_PASSAGE SHOWN:_

10 Tips Judging Marketing Awards Allow Me to Teach Brands

I’m judging marketing awards during the dog days of August, with steaming heat in New York City. It’s been a challenge this week choosing which campaigns will win recognition on Oct. 7 in Las Vegas. Earning my vote takes some doing. Here’s how marketers did it.

Judging marketing awards

I’m judging marketing awards during the dog days of August, with steaming heat in New York City. There’s no better time than now to gather 100 or more data-driven marketing storytellers, strategists and creatives to judge this year’s Data and Marketing Association’s International ECHO Awards. (DMA is now a division of Association of National Advertisers).

It’s been a challenge this week choosing which campaigns will win recognition on Oct. 7 in Las Vegas. Earning my vote takes some doing.

Why?

1. Measurement Matters. Great creativity abounds. Yet, what matters to most CMOs is defining what business objective is achieved or surpassed through any campaign. If strategy and creative are stellar, but results toward an objective are nebulous or not addressed at all, then I’m going to discount the campaign’s overall score.

_DATASET RECORDS:_

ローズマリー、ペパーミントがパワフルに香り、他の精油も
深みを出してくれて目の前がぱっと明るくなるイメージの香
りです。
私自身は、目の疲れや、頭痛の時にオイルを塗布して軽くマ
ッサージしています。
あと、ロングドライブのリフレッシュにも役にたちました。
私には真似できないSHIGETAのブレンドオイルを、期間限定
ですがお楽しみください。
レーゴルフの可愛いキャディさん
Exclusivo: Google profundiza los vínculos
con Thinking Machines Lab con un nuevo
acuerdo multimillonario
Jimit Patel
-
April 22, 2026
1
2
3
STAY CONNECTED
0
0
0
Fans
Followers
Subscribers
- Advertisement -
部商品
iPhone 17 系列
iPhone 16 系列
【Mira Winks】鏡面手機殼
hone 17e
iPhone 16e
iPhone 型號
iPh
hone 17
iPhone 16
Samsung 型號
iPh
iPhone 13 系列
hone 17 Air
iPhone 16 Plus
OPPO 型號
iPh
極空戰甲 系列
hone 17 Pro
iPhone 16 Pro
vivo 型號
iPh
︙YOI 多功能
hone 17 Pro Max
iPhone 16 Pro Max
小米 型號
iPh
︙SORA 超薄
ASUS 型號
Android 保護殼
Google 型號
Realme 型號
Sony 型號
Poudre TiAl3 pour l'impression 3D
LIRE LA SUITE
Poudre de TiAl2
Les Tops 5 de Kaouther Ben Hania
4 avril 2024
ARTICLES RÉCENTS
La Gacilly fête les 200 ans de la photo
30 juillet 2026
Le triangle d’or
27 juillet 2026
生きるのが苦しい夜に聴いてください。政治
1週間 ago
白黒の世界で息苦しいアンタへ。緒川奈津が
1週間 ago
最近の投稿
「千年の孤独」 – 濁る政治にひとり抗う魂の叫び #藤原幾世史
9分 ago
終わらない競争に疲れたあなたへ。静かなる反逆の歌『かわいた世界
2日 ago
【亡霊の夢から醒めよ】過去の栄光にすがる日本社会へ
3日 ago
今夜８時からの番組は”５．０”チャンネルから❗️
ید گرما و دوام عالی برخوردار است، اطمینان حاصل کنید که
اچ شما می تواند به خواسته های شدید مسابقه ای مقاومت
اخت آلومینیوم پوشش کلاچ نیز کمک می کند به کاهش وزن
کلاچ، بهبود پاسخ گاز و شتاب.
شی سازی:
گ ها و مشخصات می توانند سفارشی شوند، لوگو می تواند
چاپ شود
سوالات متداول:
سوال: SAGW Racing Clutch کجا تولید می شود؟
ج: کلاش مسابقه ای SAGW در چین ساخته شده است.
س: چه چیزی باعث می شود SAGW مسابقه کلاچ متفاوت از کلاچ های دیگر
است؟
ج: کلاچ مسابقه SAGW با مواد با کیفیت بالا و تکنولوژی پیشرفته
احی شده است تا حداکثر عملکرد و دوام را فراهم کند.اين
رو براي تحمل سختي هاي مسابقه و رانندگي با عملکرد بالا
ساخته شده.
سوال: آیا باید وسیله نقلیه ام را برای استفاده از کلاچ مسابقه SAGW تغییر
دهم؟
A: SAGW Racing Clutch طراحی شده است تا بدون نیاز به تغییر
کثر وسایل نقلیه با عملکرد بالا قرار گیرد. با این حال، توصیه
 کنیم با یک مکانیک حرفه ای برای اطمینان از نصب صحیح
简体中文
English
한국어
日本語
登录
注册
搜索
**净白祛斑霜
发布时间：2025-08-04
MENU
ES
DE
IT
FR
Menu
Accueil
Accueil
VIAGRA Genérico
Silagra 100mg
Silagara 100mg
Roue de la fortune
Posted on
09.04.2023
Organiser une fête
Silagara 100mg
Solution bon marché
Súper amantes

_WORK ITEM:_ Copy out the marketing awards article word for word between "1. Measurement Matters." and "campaign’s overall score.", inclusive. The items have no connection to the marketing awards article.

_OUTPUT FOR THIS EXERCISE:_
1. Measurement Matters. Great creativity abounds. Yet, what matters to most CMOs is defining what business objective is achieved or surpassed through any campaign. If strategy and creative are stellar, but results toward an objective are nebulous or not addressed at all, then I’m going to discount the campaign’s overall score.